Supplied passage:

- - - - -

We had the good fortune of connecting with Rolando Rodriguez and we’ve shared our conversation below.
Hi Rolando, how does your business help the community?
I think many marketing and communications firms see themselves as valuable instruments for a client to achieve a specific objective, like sell more products or be seen in the community more favorably. I’ll tell you something that’s probably controversial in my industry. I don’t care about any of that. In fact, I see my clients as important instruments to make people’s lives better and to tell better stories about communities of color who rarely have control of their own narrative. That’s all I care about. That’s why I’m in business. Because my professional life’s purpose is rooted in elevating lives, my clients are going to get the best possible thinking, ideas and innovation they can get out of an agency like ours, because I’m not concerned about corporate interests – only community ones. My only concern is if it’s right for the community, if it moves the needle in helping people advance their lives, beat structural racism, erase stereotypes through positive storytelling, improve the Black and Brown workplace experience, and claim the power that’s been taken and hidden from our communities for so long. If a client is truly, truly going to care about Black and Brown communities, then they’re going to be aligned with that as well. If not, there’s a line of agencies that’s going to rub their back and tell them they’re doing a wonderful job, who want the logo on their website and want to be a tool in the toolbox. If they’re aligned with our value system, then we can help them with designing a public relations strategy, building corporate social responsibility programs, writing communications that move their audiences, negotiating their sponsorships, funneling money into nonprofits, creating employee engagement programs – all the things we do well as an agency. And I assure you, if their North Star is our North Star, they’ll ultimately achieve their objectives, whether I care about them or not.
Can you give our readers an introduction to your business? Maybe you can share a bit about what you do and what sets you apart from others?

- - - - -

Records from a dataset

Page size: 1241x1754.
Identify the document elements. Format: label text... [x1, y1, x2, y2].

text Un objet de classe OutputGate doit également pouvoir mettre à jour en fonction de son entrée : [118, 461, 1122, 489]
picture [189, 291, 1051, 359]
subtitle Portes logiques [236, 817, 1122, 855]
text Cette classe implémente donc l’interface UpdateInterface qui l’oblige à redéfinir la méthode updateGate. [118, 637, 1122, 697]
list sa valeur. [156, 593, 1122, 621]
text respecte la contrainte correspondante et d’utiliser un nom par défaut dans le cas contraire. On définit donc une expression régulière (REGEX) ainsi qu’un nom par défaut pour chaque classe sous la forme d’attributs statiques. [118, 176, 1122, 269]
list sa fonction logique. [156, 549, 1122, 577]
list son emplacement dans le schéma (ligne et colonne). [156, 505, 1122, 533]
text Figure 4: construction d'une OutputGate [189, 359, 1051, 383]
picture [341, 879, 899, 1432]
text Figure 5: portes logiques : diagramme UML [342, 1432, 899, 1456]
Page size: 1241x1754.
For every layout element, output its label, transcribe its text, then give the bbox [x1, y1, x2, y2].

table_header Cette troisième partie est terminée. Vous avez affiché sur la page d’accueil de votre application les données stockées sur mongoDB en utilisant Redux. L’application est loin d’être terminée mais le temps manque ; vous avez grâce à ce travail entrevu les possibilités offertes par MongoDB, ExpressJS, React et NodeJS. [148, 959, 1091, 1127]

- - - - -

What you need to do:
**a.** Reproduce the part of the interview from "We had the good" to "help the community?".
**b.** Put this sentence from the interview into Spanish: "I’ll tell you something that’s probably controversial in my industry."

Solution set:
**a.**
We had the good fortune of connecting with Rolando Rodriguez and we’ve shared our conversation below.
Hi Rolando, how does your business help the community?

**b.** Le voy a decir algo que probablemente es controvertido en mi sector.